**EXERCISE DESCRIPTION**
Extract all of the entries and set them down verbatim.

**RECORDS**
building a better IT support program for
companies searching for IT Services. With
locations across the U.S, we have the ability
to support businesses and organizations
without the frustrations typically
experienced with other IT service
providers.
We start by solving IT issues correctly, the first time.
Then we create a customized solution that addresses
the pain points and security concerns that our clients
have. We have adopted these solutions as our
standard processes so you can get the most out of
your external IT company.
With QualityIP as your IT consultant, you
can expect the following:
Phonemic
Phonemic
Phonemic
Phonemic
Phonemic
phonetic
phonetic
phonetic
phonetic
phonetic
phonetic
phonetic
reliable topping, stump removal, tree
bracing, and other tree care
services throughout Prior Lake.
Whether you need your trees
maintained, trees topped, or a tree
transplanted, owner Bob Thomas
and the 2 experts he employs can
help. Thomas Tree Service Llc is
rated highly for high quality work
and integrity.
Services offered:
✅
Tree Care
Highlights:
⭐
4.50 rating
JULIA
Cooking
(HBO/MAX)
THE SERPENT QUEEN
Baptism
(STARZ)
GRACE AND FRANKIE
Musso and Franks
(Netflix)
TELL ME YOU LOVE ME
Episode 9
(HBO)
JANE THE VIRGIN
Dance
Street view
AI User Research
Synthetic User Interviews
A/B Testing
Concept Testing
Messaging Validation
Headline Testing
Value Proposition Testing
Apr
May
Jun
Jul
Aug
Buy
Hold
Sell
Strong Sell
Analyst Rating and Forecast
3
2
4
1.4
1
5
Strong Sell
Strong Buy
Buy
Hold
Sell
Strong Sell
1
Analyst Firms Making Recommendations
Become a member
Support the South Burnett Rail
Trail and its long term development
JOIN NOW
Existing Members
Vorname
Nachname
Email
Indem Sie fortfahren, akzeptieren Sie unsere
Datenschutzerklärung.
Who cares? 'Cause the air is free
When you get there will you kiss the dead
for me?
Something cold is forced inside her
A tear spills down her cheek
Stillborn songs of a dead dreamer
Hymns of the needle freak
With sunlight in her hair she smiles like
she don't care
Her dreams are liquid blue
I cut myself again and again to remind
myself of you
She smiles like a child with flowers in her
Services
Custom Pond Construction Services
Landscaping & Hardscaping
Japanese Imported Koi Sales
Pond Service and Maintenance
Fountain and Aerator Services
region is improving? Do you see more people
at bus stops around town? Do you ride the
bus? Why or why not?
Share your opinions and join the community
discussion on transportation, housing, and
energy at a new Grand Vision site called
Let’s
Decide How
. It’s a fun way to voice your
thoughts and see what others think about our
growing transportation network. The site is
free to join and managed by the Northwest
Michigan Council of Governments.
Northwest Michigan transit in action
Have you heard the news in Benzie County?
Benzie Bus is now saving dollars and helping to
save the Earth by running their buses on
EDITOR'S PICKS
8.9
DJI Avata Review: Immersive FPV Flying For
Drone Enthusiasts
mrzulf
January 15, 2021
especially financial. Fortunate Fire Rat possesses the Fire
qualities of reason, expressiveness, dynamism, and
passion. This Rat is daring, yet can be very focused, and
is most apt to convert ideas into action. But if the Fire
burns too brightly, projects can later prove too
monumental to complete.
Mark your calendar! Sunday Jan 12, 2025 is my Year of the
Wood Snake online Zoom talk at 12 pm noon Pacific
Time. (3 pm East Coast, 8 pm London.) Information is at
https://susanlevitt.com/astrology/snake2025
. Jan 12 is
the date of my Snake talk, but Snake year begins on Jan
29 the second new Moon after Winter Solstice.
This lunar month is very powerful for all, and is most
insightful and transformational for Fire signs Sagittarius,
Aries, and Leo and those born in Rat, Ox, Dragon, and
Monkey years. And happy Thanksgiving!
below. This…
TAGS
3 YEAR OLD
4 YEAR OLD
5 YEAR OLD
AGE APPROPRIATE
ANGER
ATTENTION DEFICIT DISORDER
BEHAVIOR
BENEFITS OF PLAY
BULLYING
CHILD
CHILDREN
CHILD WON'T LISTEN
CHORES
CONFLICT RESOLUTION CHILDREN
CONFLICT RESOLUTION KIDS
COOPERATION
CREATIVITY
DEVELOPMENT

**EXPECTED ANSWER**
building a better IT support program for
companies searching for IT Services. With
locations across the U.S, we have the ability
to support businesses and organizations
without the frustrations typically
experienced with other IT service
providers.
We start by solving IT issues correctly, the first time.
Then we create a customized solution that addresses
the pain points and security concerns that our clients
have. We have adopted these solutions as our
standard processes so you can get the most out of
your external IT company.
With QualityIP as your IT consultant, you
can expect the following:
Phonemic
Phonemic
Phonemic
Phonemic
Phonemic
phonetic
phonetic
phonetic
phonetic
phonetic
phonetic
phonetic
reliable topping, stump removal, tree
bracing, and other tree care
services throughout Prior Lake.
Whether you need your trees
maintained, trees topped, or a tree
transplanted, owner Bob Thomas
and the 2 experts he employs can
help. Thomas Tree Service Llc is
rated highly for high quality work
and integrity.
Services offered:
✅
Tree Care
Highlights:
⭐
4.50 rating
JULIA
Cooking
(HBO/MAX)
THE SERPENT QUEEN
Baptism
(STARZ)
GRACE AND FRANKIE
Musso and Franks
(Netflix)
TELL ME YOU LOVE ME
Episode 9
(HBO)
JANE THE VIRGIN
Dance
Street view
AI User Research
Synthetic User Interviews
A/B Testing
Concept Testing
Messaging Validation
Headline Testing
Value Proposition Testing
Apr
May
Jun
Jul
Aug
Buy
Hold
Sell
Strong Sell
Analyst Rating and Forecast
3
2
4
1.4
1
5
Strong Sell
Strong Buy
Buy
Hold
Sell
Strong Sell
1
Analyst Firms Making Recommendations
Become a member
Support the South Burnett Rail
Trail and its long term development
JOIN NOW
Existing Members
Vorname
Nachname
Email
Indem Sie fortfahren, akzeptieren Sie unsere
Datenschutzerklärung.
Who cares? 'Cause the air is free
When you get there will you kiss the dead
for me?
Something cold is forced inside her
A tear spills down her cheek
Stillborn songs of a dead dreamer
Hymns of the needle freak
With sunlight in her hair she smiles like
she don't care
Her dreams are liquid blue
I cut myself again and again to remind
myself of you
She smiles like a child with flowers in her
Services
Custom Pond Construction Services
Landscaping & Hardscaping
Japanese Imported Koi Sales
Pond Service and Maintenance
Fountain and Aerator Services
region is improving? Do you see more people
at bus stops around town? Do you ride the
bus? Why or why not?
Share your opinions and join the community
discussion on transportation, housing, and
energy at a new Grand Vision site called
Let’s
Decide How
. It’s a fun way to voice your
thoughts and see what others think about our
growing transportation network. The site is
free to join and managed by the Northwest
Michigan Council of Governments.
Northwest Michigan transit in action
Have you heard the news in Benzie County?
Benzie Bus is now saving dollars and helping to
save the Earth by running their buses on
EDITOR'S PICKS
8.9
DJI Avata Review: Immersive FPV Flying For
Drone Enthusiasts
mrzulf
January 15, 2021
especially financial. Fortunate Fire Rat possesses the Fire
qualities of reason, expressiveness, dynamism, and
passion. This Rat is daring, yet can be very focused, and
is most apt to convert ideas into action. But if the Fire
burns too brightly, projects can later prove too
monumental to complete.
Mark your calendar! Sunday Jan 12, 2025 is my Year of the
Wood Snake online Zoom talk at 12 pm noon Pacific
Time. (3 pm East Coast, 8 pm London.) Information is at
https://susanlevitt.com/astrology/snake2025
. Jan 12 is
the date of my Snake talk, but Snake year begins on Jan
29 the second new Moon after Winter Solstice.
This lunar month is very powerful for all, and is most
insightful and transformational for Fire signs Sagittarius,
Aries, and Leo and those born in Rat, Ox, Dragon, and
Monkey years. And happy Thanksgiving!
below. This…
TAGS
3 YEAR OLD
4 YEAR OLD
5 YEAR OLD
AGE APPROPRIATE
ANGER
ATTENTION DEFICIT DISORDER
BEHAVIOR
BENEFITS OF PLAY
BULLYING
CHILD
CHILDREN
CHILD WON'T LISTEN
CHORES
CONFLICT RESOLUTION CHILDREN
CONFLICT RESOLUTION KIDS
COOPERATION
CREATIVITY
DEVELOPMENT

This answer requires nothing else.